When you own or invest in a company that produces things, it's important to be able to see just how much it costs to produce each item, as well as where efficiencies can be improved. Metrics like the minimum efficient scale (MES) can make it easier to determine if you're at peak efficiency.
Overview
What is minimum efficient scale?
When you look at the cost of producing an item in a factory, it's never simply a single point in a vast empty ocean. Instead, these costs exist on scales. As inputs change, so do the costs of the outputs -- the products, if you will.
The minimum efficient scale is part of the long-run average cost curve and represents the point at which goods can be produced as cheaply and efficiently as possible. It also marks the point where economies of scale are most effective.
Long-run average cost curve
Minimum efficient scale and the long-run average cost curve
To really understand the minimum efficient scale, you have to understand the long-run average cost curve since the minimum efficient scale is part of this larger curve. The long-run average cost curve shows the cost of producing a product over time, starting from when the product was produced minimally to a point where it has a high level of production.
At the beginning of the long-run average cost curve, the cost per unit is very high, and as the product is able to scale up, it eventually starts to drop. When it hits the bottom of the cost curve, or the point at which it can't be produced more efficiently or for less money, it's reached the minimum efficient scale. Unfortunately, due to things like added layers of bureaucracy, more labor, and other expansion costs, continuing to produce the product beyond this point tends to turn the curve upward again.
Diseconomies of scale
Minimum efficient scale and diseconomies of scale
When the long-run average cost curve turns upward after the minimum efficient scale is achieved, it's due to the production cost of the product rising. Ironically, this is often the result of the expansion that allowed the company to reach the minimum efficient scale to begin with.
However, more workers need more bosses, more bosses mean more bureaucracy, more bureaucracy means more offices, and all of these new people mean less efficient communication and higher overhead costs per item that cannot be avoided. This is the point where you've entered the diseconomies of scale, where producing more is actually costing you more than when you produced fewer items.
Related investing topics
Why it matters
Why minimum efficient scale matters to investors
Investors who are choosing to buy stocks in specific companies, especially those that manufacture goods, should have at least a passing understanding of minimum efficient scale. This metric tells you about how much production is realistic for your company at its optimum efficiency level. When combined with the long-run average cost curve, minimum efficient scale can help you better understand where and why money is being spent as your company scales up.

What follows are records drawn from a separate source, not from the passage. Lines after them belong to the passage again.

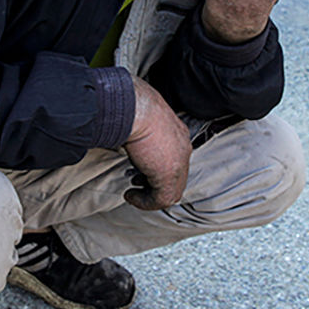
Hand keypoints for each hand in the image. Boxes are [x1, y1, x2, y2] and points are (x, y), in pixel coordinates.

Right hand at [121, 77, 191, 210]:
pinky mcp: (169, 176)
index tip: (139, 171)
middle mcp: (183, 147)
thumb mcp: (140, 118)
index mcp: (178, 133)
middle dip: (155, 184)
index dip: (156, 169)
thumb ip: (141, 129)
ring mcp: (179, 162)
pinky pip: (160, 199)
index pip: (174, 159)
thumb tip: (125, 131)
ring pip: (171, 191)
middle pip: (176, 177)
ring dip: (150, 196)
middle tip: (136, 183)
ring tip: (133, 192)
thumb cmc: (132, 106)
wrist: (135, 107)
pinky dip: (144, 202)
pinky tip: (130, 195)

It may also be of some interest to bond holders, if they're buying bonds in companies that are manufacturers. Since companies can use bond sales to raise funds for expansion and experience a loss in efficiency because of the expansion, knowing that this is the natural order of things may make you less nervous when it happens.
Either way, because it's practically a given stage for manufacturing companies, understanding minimum efficient scale and what it means in relation to the manufacturing process can help you better choose when to jump into an investment, and what to expect as the company grows.